En cualquier parte resulta muy previsible que un desgarro entre los elementos que conforman la nación comprometa también el régimen político. En España, sin embargo, no se ha dado esta relación de causa-efecto, sino que ambas cosas han concurrido simultáneamente: Cataluña cruje a la vez que las instituciones de la democracia representativa atraviesan las horas más bajas de nuestra última vida constitucional, y la impresión que tenemos es que los problemas se han enmarañado en un escenario de tormenta perfecta. Pero cuando uno atiende al detonante de todo esto, se da cuenta de que el Estado nacional y el democrático se han tambaleado porque, en realidad, no eran sino subsidiarios de esa otra estructura sociopolítica que ciertamente se ha revelado insostenible: el Estado providencia.

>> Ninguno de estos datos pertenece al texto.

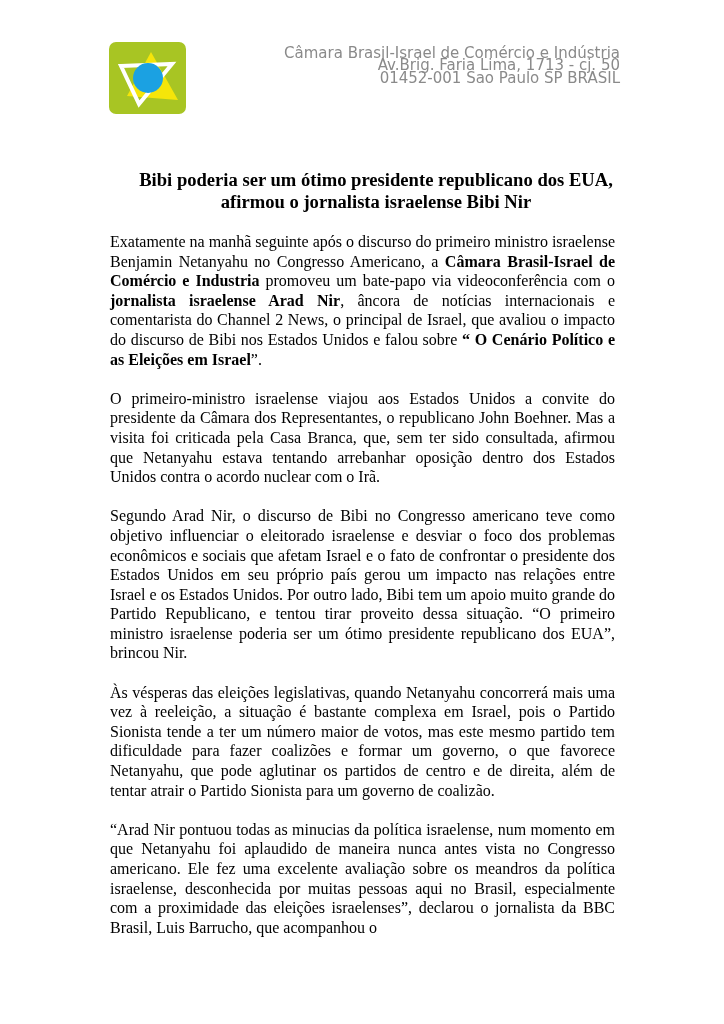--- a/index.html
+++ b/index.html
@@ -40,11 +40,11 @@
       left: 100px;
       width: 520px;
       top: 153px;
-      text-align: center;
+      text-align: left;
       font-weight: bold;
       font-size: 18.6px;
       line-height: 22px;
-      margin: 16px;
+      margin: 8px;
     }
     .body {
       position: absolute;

Tanto el sistema de libertades públicas como el proyecto común de los españoles se han entendido en clave del Bienestar oficial que, por otra parte, constituía para muchos lo fundamental del "milagro" patrio. Justicia es reconocer que no se trató de una conquista despreciable: todavía en el trimestre pasado el Barómetro de Metroscopia revelaba que un 70% de la población tiene buena opinión de los servicios prestados por la Administración Pública. Pero la burocracia no puede ser la razón que cohesione a la sociedad política, porque lo político, en el contexto de esa Modernidad que logró convertir al ser humano en sujeto de la historia, está ya indisociablemente unido a la realización de la libertad: por mucho que dispense con eficacia bienes y prebendas, el poder cerrado resulta siempre excluyente y, por lo tanto, antipolítico. Con la renovación generacional del tejido ciudadano es inevitable que éste reasuma sus objetivos políticos, y en este sentido no puede decirse que la España actual esté menos comprometida con la construcción de una sociedad libre que la que protagonizó la Transición hace treinta y tantos años.
Hacer más transparentes y más meritocráticos a los partidos y a las instituciones forma parte de esa lucha que han de dar los ciudadanos para volver más factible el desiderátum liberal: que nadie trabe injusta ni arbitrariamente el derecho de nadie para desarrollar sus capacidades individuales; que la vida en sociedad no sea la negación de la realización personal si ésta se cifra en expectativas racionales y éticamente autorizadas. Y si en lo vertical del Estado es necesario abrir estos canales, en lo que hace a su composición horizontal hay que impedir la lógica de fronteras y alambradas que quiere imponerse en nombre de la cultura. El acuerdo nacional sobre el país en el que viviremos debe entender éste como una realidad sincrética y, en consecuencia, integrada: algo bien distinto a la mera yuxtaposición de partes que ahora busca enhebrarse con la ficción del federalismo –por más que, como todos sabemos, es puro espíritu de taifa–. Pero el viraje cohesionador dependerá de que se estructure un proyecto al que la gente se vincule con algo más que con el número de la Seguridad Social.
La hispanidad que España ha visto siempre como una proyección de su espíritu en el mundo debe buscarla ahora en el territorio propio; pero aun allí puede mantener la visión universalista, ajena al chovinismo, que la entendía como una porosidad creadora capaz de incorporar todas las influencias y de usarlas para edificar una realidad más rica. Todo el trabajo de renovación y apertura de nuestro sistema político debe hacerse a la luz de este propósito; y si la hispanidad trasatlántica se vinculó al humanismo reformador que soñaba con un nuevo espacio para la fraternidad y para desterrar la corrupción del poder, la hispanidad del futuro debe proponer para otro tanto el país que habitamos hoy.
XAVIER REYES MATHEUS, secretario general de la Fundación Dos de Mayo, Nación y Libertad.